WHAT TO WORK ON: Copy out the entries from the line with "left elbow: (483, 307, -9)" to the line with "right wrist: (599, 304, -8)", both ends included, and shift each of the three numbers in every keypoint triple up by 29. The other lines stay unchanged.

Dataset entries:
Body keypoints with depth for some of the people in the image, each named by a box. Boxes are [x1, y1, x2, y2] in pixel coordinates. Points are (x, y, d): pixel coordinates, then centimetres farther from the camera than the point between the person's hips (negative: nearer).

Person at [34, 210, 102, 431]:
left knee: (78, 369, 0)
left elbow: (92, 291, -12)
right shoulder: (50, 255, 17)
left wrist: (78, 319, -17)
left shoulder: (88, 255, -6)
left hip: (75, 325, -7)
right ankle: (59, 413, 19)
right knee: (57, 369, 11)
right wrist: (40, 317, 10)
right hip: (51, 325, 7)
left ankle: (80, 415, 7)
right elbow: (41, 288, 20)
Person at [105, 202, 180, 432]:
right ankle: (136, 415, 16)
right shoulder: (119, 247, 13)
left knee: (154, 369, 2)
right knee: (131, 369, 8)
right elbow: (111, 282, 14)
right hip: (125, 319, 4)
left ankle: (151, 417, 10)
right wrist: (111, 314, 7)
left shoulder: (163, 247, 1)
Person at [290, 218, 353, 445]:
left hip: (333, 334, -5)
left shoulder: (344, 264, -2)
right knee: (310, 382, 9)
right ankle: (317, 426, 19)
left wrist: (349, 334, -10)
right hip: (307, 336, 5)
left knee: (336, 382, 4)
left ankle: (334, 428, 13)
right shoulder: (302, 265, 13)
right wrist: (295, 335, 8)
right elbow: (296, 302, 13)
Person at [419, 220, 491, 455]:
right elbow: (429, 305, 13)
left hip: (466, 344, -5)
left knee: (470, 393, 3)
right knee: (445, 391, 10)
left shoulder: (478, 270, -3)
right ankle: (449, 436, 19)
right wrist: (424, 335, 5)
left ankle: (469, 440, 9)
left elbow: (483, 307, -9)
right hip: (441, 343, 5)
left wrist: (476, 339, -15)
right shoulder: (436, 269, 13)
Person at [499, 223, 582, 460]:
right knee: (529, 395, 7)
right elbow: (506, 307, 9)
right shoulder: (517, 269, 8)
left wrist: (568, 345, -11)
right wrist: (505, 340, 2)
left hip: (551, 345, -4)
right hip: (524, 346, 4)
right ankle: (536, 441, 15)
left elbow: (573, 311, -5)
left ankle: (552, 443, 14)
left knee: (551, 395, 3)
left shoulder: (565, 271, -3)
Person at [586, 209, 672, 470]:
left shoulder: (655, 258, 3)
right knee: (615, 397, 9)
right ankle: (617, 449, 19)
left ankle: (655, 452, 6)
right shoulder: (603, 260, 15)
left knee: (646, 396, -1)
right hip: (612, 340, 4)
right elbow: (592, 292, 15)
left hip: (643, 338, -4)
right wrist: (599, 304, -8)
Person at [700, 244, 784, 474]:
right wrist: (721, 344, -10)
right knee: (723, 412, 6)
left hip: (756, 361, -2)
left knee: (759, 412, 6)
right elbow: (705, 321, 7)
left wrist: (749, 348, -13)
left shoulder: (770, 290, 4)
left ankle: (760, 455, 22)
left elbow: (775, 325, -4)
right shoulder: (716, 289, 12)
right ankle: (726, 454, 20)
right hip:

OUTPUT OF THE EXERCISE:
left elbow: (512, 336, 20)
right hip: (470, 372, 34)
left wrist: (505, 368, 14)
right shoulder: (465, 298, 42)
Person at [499, 223, 582, 460]:
right knee: (558, 424, 36)
right elbow: (535, 336, 38)
right shoulder: (546, 298, 37)
left wrist: (597, 374, 18)
right wrist: (534, 369, 31)
left hip: (580, 374, 25)
right hip: (553, 375, 33)
right ankle: (565, 470, 44)
left elbow: (602, 340, 24)
left ankle: (581, 472, 43)
left knee: (580, 424, 32)
left shoulder: (594, 300, 26)
Person at [586, 209, 672, 470]:
left shoulder: (684, 287, 32)
right knee: (644, 426, 38)
right ankle: (646, 478, 48)
left ankle: (684, 481, 35)
right shoulder: (632, 289, 44)
left knee: (675, 425, 28)
right hip: (641, 369, 33)
right elbow: (621, 321, 44)
left hip: (672, 367, 25)
right wrist: (628, 333, 21)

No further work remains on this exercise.